### The task
Would you reproduce exactly the lines below from the one holding "ANUNCIANTES" through the one holding "بأناقة، كل منها مجهز بأحدث التقنيات", inclusive, and no others?

### Record extracts

********

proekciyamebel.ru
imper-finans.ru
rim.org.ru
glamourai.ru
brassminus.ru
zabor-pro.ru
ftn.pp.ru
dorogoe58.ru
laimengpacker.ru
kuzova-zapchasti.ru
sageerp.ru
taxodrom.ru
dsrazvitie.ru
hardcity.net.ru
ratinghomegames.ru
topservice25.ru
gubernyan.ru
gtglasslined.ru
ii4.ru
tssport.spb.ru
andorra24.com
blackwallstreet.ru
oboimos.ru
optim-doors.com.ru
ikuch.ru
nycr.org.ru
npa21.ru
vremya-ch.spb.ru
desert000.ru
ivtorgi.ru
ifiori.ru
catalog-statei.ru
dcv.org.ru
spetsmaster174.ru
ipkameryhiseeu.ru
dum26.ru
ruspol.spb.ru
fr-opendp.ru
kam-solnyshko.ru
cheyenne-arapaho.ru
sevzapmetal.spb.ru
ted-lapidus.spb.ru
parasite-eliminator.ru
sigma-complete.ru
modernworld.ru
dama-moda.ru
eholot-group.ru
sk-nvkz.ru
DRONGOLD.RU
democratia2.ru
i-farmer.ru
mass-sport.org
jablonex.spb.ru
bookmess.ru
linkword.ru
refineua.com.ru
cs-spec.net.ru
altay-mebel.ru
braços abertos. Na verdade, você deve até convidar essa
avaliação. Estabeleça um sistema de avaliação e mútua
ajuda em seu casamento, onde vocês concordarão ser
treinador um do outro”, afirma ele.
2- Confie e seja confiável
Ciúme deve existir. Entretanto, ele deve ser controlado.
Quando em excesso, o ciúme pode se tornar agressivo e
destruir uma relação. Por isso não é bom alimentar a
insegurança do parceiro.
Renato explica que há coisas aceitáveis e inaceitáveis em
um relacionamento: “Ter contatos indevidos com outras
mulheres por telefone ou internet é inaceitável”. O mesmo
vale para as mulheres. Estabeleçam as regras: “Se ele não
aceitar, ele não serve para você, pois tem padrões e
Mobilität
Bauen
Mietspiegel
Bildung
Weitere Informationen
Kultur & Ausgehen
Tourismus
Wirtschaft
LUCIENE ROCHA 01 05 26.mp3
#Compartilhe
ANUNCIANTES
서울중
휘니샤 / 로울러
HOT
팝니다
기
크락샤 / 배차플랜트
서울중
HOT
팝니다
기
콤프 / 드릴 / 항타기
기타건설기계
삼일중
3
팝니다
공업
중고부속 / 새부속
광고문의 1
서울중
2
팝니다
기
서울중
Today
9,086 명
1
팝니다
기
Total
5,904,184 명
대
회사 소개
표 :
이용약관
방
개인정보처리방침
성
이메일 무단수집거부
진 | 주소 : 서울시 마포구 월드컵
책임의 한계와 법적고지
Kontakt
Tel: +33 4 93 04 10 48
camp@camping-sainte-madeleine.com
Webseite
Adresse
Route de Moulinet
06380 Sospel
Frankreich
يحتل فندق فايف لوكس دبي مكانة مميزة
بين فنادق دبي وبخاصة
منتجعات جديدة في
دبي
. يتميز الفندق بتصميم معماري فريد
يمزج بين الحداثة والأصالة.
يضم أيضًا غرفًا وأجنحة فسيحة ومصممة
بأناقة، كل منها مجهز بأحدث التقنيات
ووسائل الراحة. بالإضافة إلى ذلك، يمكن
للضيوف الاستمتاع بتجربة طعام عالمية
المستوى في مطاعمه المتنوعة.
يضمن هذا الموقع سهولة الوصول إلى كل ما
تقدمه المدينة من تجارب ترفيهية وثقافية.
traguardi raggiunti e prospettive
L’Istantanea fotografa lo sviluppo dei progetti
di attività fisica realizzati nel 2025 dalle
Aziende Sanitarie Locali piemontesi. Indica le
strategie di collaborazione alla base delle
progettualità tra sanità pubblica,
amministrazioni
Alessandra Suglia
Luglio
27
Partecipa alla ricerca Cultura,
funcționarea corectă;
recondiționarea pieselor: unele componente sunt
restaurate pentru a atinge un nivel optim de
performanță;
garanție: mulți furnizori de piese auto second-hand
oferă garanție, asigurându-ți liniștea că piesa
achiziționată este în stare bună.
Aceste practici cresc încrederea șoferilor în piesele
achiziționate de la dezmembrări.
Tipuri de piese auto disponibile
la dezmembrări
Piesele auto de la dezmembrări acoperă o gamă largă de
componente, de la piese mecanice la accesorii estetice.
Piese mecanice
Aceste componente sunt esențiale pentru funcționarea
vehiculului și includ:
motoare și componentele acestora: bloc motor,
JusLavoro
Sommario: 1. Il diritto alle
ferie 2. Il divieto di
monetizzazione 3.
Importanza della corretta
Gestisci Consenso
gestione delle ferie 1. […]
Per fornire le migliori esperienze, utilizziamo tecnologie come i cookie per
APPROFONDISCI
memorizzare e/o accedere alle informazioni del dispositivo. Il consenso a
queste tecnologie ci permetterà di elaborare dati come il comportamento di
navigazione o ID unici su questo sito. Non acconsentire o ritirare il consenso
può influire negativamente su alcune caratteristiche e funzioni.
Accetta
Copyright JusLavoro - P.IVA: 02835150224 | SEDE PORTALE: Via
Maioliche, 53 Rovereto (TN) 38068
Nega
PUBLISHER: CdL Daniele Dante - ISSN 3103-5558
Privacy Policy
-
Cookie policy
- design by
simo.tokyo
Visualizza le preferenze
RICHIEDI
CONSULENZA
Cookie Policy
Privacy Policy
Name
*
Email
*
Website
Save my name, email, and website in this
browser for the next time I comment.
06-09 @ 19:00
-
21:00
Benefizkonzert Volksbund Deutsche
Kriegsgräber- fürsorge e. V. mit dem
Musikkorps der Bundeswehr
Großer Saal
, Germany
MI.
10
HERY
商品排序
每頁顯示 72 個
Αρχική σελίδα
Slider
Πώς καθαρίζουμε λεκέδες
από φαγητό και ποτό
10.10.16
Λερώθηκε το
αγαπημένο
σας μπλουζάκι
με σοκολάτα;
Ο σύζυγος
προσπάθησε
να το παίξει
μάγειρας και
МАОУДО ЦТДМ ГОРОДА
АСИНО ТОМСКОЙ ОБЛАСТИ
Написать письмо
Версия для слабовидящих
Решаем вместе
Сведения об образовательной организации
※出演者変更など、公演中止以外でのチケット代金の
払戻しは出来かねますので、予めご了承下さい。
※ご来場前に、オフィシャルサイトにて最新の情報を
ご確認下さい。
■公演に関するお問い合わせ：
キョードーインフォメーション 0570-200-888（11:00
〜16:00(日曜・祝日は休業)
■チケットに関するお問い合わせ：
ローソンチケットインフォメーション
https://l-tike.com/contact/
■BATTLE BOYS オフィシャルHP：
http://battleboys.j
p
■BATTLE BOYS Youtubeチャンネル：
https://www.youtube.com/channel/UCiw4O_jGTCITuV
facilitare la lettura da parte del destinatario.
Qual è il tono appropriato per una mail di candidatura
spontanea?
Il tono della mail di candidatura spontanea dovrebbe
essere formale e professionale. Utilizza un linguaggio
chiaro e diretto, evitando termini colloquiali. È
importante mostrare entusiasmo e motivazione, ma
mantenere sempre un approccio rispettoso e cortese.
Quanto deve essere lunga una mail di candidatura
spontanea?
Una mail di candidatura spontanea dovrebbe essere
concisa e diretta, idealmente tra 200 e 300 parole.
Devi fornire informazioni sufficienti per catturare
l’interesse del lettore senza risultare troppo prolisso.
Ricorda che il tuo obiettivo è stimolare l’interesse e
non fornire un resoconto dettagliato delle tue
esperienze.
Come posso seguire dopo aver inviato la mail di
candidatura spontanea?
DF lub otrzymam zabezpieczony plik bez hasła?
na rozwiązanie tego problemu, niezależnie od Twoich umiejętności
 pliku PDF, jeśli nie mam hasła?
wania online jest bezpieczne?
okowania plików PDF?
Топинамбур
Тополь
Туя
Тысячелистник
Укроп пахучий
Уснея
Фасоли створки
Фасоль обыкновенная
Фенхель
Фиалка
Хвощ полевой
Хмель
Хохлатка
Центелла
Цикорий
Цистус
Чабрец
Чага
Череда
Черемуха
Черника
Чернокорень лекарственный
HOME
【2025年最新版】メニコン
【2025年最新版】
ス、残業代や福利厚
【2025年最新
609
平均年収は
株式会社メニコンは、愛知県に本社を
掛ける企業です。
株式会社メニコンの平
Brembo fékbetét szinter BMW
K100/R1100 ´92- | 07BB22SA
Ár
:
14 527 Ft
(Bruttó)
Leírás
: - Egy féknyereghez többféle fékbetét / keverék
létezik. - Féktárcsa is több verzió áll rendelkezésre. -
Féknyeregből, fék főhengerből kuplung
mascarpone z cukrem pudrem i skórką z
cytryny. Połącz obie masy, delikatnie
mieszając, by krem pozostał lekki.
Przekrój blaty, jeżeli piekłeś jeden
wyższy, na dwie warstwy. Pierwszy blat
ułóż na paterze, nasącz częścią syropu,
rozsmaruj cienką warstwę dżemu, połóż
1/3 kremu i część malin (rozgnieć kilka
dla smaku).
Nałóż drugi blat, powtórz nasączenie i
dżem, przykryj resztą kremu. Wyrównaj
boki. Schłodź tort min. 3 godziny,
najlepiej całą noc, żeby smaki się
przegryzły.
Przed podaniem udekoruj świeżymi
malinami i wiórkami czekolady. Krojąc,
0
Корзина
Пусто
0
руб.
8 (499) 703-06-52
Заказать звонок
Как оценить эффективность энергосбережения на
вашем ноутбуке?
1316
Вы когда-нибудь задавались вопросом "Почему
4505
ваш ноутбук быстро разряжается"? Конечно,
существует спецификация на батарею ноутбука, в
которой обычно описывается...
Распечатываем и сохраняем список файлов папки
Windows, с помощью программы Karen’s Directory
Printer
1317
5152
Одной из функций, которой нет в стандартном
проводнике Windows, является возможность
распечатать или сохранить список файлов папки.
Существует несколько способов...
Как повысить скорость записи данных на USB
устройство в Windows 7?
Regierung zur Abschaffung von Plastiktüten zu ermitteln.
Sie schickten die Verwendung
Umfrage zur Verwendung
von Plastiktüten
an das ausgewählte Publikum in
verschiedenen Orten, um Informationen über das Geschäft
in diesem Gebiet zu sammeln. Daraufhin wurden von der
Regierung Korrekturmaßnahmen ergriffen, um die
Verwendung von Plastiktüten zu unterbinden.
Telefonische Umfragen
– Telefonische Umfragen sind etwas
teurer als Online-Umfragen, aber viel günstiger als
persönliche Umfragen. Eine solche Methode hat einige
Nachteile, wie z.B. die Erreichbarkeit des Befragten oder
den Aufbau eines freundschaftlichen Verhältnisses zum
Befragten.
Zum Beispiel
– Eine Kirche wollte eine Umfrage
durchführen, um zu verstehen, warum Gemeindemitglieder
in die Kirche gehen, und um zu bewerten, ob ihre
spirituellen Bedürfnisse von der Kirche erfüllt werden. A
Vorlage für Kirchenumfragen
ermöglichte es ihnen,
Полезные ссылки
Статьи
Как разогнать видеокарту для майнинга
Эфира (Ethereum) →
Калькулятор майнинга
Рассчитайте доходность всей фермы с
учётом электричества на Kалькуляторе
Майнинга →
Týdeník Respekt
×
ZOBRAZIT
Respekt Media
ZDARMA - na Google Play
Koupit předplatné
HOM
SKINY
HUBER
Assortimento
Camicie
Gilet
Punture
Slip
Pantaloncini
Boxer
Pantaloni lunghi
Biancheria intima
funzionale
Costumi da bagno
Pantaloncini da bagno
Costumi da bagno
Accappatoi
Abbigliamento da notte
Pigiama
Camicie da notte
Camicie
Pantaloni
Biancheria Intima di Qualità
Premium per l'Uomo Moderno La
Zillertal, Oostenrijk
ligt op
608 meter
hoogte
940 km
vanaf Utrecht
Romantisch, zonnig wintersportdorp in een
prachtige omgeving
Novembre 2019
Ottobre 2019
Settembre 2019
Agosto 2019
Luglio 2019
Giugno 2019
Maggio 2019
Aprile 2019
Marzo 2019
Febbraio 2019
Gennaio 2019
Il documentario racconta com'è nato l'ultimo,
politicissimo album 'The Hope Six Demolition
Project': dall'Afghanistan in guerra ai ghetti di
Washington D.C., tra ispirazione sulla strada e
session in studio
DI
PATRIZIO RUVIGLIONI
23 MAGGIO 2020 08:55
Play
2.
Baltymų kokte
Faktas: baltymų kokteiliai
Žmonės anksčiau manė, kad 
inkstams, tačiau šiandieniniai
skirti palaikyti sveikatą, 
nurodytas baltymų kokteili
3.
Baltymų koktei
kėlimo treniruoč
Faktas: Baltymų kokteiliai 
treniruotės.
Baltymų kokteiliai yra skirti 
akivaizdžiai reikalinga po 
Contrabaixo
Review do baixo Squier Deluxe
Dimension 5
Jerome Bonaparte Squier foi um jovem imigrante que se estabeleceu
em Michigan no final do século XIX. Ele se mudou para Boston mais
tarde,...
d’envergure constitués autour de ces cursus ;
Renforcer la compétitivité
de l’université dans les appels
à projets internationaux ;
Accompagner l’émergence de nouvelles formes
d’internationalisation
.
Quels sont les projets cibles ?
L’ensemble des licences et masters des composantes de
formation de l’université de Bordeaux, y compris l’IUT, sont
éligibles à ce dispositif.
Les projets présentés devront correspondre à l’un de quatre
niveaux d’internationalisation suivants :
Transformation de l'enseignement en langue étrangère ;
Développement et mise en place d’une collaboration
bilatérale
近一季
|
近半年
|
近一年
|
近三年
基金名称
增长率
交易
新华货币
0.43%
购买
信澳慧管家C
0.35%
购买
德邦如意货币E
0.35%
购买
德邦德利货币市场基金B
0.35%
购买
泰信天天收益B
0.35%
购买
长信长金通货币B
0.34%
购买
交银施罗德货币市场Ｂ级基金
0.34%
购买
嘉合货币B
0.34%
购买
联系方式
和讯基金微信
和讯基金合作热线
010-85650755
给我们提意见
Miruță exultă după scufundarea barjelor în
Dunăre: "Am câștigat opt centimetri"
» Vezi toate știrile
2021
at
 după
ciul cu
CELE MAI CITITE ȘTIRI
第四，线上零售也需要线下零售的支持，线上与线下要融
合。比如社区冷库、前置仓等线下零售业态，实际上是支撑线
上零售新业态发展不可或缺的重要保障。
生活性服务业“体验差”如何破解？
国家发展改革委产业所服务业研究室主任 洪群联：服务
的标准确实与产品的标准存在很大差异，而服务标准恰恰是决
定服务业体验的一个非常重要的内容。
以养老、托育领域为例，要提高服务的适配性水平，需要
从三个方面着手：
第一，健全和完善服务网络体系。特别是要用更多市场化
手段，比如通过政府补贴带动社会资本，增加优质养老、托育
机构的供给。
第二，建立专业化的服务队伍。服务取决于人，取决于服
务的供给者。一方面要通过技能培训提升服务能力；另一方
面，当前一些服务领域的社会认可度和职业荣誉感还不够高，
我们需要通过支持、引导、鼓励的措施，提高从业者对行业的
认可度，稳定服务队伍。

********

### Task solution
ANUNCIANTES
서울중
휘니샤 / 로울러
HOT
팝니다
기
크락샤 / 배차플랜트
서울중
HOT
팝니다
기
콤프 / 드릴 / 항타기
기타건설기계
삼일중
3
팝니다
공업
중고부속 / 새부속
광고문의 1
서울중
2
팝니다
기
서울중
Today
9,086 명
1
팝니다
기
Total
5,904,184 명
대
회사 소개
표 :
이용약관
방
개인정보처리방침
성
이메일 무단수집거부
진 | 주소 : 서울시 마포구 월드컵
책임의 한계와 법적고지
Kontakt
Tel: +33 4 93 04 10 48
camp@camping-sainte-madeleine.com
Webseite
Adresse
Route de Moulinet
06380 Sospel
Frankreich
يحتل فندق فايف لوكس دبي مكانة مميزة
بين فنادق دبي وبخاصة
منتجعات جديدة في
دبي
. يتميز الفندق بتصميم معماري فريد
يمزج بين الحداثة والأصالة.
يضم أيضًا غرفًا وأجنحة فسيحة ومصممة
بأناقة، كل منها مجهز بأحدث التقنيات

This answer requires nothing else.